Sam looks at her funny, then, which makes her laugh. "Come on, my hands are clean."
He looks doubtful—never take candy from strangers—but opens his mouth anyway. It's a piece of fruit, and it may be silly, but the woman is pretty and it's going to be a long hour if he spends it avoiding people.
She'll probably ask him for money next anyway, he decides. She's wearing clothes with raggedy ends and she looks like she'd be right at home playing her violin on the street corner around the market place for tips. She's probably on break, or maybe she's selling the pineapple.
The pineapple is sweet on his lips and thick on his tongue. The kiss that follows is surprising—but better and he lets out a little moan as he feels a little whoosh of air sliding by his lips.
There are heavy hands on his face and a full bust against his chest. Sam wants to think he was too old for this, but he's half-hard in a second and she's still kissing him—lips just barely ghosting over his own, and it feels better than his last kiss with Kelly Kerstin from home economics.
Juice dribbles down his lips, down his chin, and he drops the crumpled up paper cone from his Italian Ice on the ground.
He wakes up over two hours later sprawled next to the fountain with Dean hovering over him. "Sam? Sammy? You okay?"
Dean's hands are on his face after that, then his neck—checking his temperature and his breathing. He's too hot and too cold at the same time. "Fuck, Sammy, did you decide to sleep on the ground or something?"
Sam's embarrassed when he realizes he came in his jeans. It's wet and uncomfortable and worse when he sits up with Dean's hand on his back.

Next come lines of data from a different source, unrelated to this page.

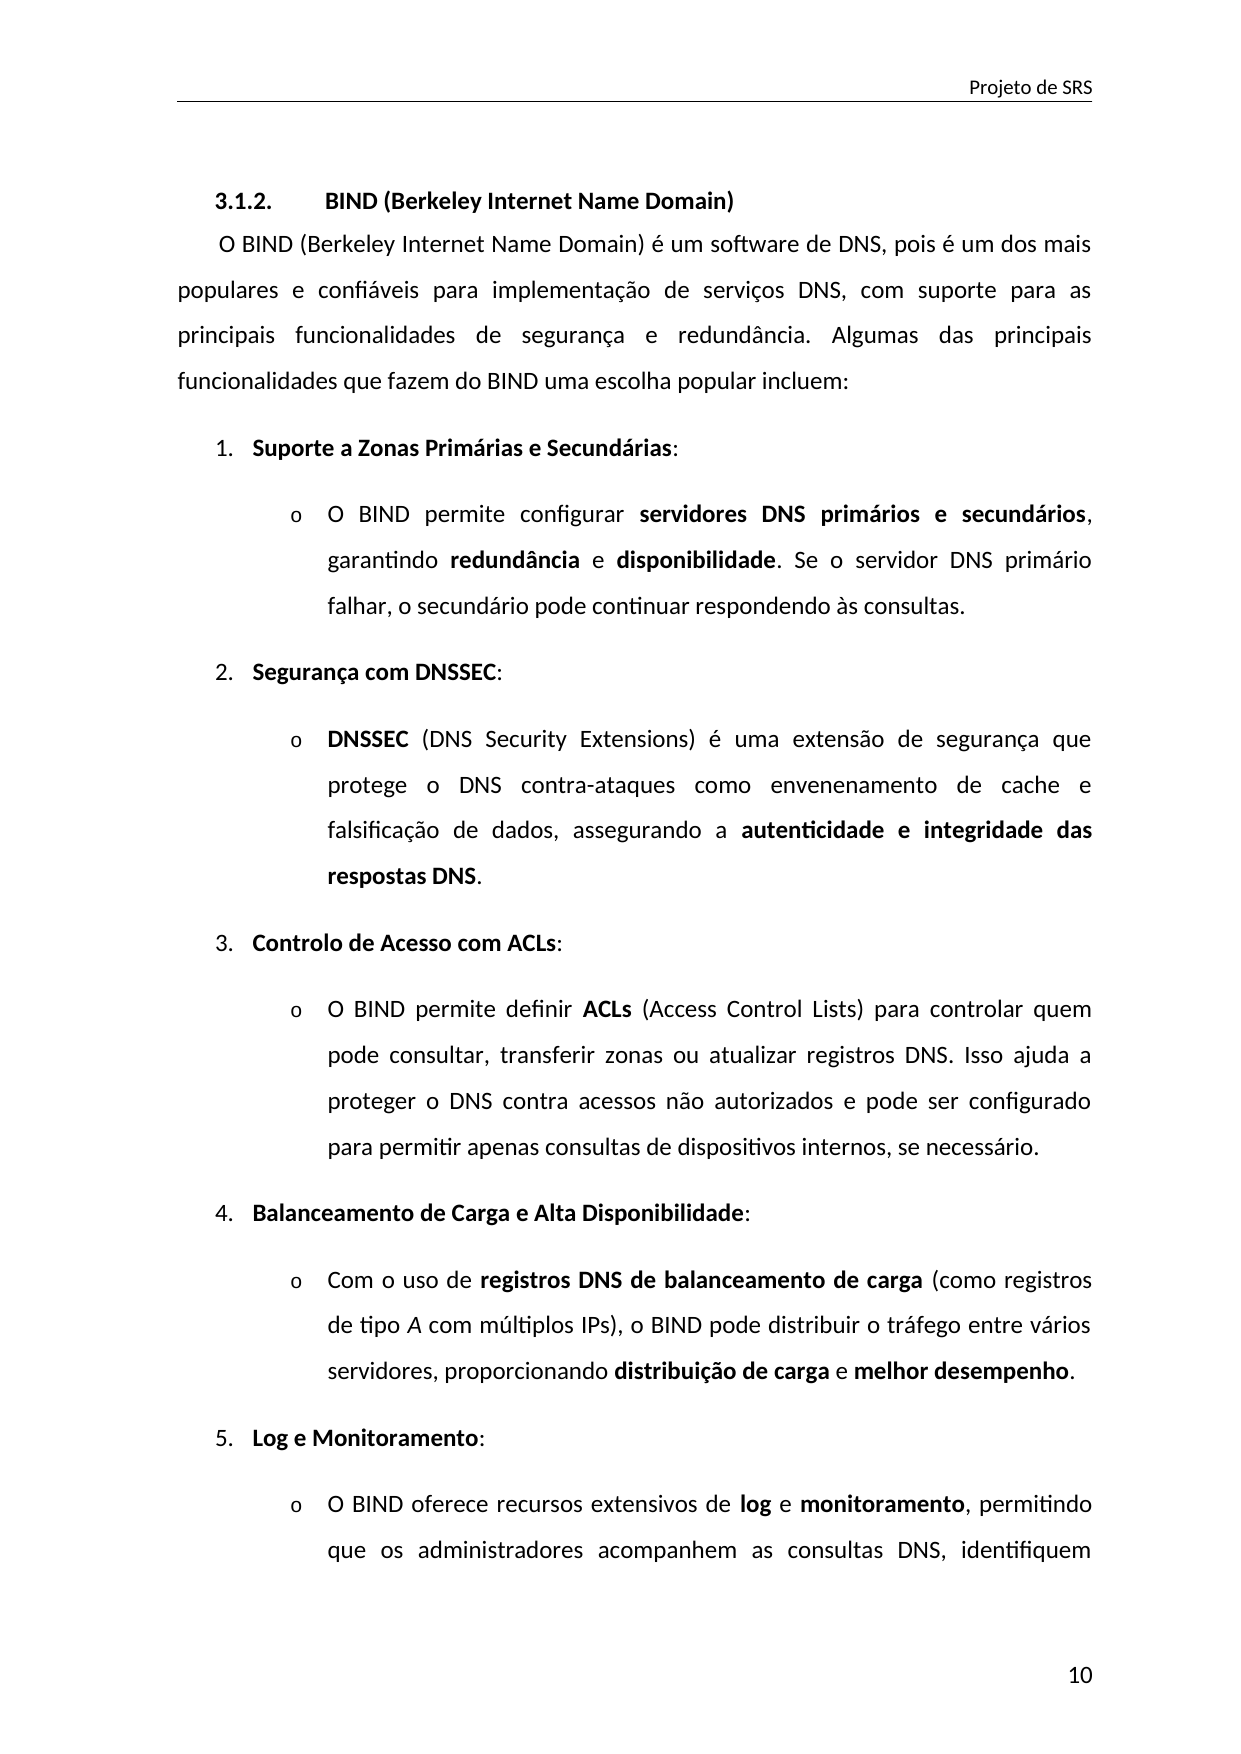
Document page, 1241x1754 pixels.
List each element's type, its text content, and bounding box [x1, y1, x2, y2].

list O BIND permite definir ACLs (Access Control Lists) para controlar quem pode consultar, transferir zonas ou atualizar registros DNS. Isso ajuda a proteger o DNS contra acessos não autorizados e pode ser configurado para permitir apenas consultas de dispositivos internos, se necessário. [290, 993, 1092, 1161]
list O BIND permite configurar servidores DNS primários e secundários, garantindo redundância e disponibilidade. Se o servidor DNS primário falhar, o secundário pode continuar respondendo às consultas. [290, 498, 1092, 621]
text O BIND (Berkeley Internet Name Domain) é um software de DNS, pois é um dos mais populares e confiáveis para implementação de serviços DNS, com suporte para as principais funcionalidades de segurança e redundância. Algumas das principais funcionalidades que fazem do BIND uma escolha popular incluem: [177, 228, 1092, 396]
list Com o uso de registros DNS de balanceamento de carga (como registros de tipo A com múltiplos IPs), o BIND pode distribuir o tráfego entre vários servidores, proporcionando distribuição de carga e melhor desempenho. [290, 1264, 1092, 1386]
list Log e Monitoramento: [215, 1422, 1092, 1452]
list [290, 1488, 1092, 1564]
list Segurança com DNSSEC: [215, 657, 1092, 687]
list Controlo de Acesso com ACLs: [215, 927, 1092, 957]
list Balanceamento de Carga e Alta Disponibilidade: [215, 1197, 1092, 1228]
list Suporte a Zonas Primárias e Secundárias: [215, 432, 1092, 462]
subtitle BIND (Berkeley Internet Name Domain) [214, 185, 1092, 216]
list DNSSEC (DNS Security Extensions) é uma extensão de segurança que protege o DNS contra-ataques como envenenamento de cache e falsificação de dados, assegurando a autenticidade e integridade das respostas DNS. [290, 723, 1092, 891]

"I'm okay," he mumbles, trying not to blush and looking away from his brother and back towards the fountain. The sun seems to be setting, and it's darker than it should be. Five o'clock was he and Dean's meeting time and the sun should still be bright. "What time is it?"
"Past seven, Dude." Dean is trying to sound annoyed, but there's worry in his voice and Sam turns his head to squint back at him. "You sure you're okay?"
"Yeah, I'm sure." Sam isn't going to tell Dean that he came in his jeans from a kiss. He isn't really sure that happened anyway. The woman isn't here now, after all. If he passed out on her he would like to think that she would have called for help. It's uncomfortable to think of her as a heat inspired hallucination. Its almost just as uncomfortable to think of her as real, though.
Dean helps him the rest of the way to his feet and ruffles his hair again, pulling him tight against his side as he leads them back down a path towards the pier. "Call me next time if you start feeling woozy."
Sam straightens his hair with his hand that isn't pinned to Dean's side and mutters 'yeah, yeah' under his breath as if he doesn't still hear the worry in Dean's voice.
"Seriously, dude. And you're so totally grounded tonight for not calling."
"Hey!"
"Mmhm. Water and corn chips with bad motel cable for you."
Sam knows that means Dean won't be going out either and shoves back the bite of guilt that settles in his belly with the embarrassment and uncomfortable feeling of wrong he's already feeling. Maybe Dean knows that too because he looks him over one last time before they reach the Impala.
It's seven-thirty and the church bells have started to chime the half hour. It's summer and Sam's started noticing girls again but tonight all he notices is his brother's concerned look and his warm hands on his shoulder when all Sam wants to do is shiver.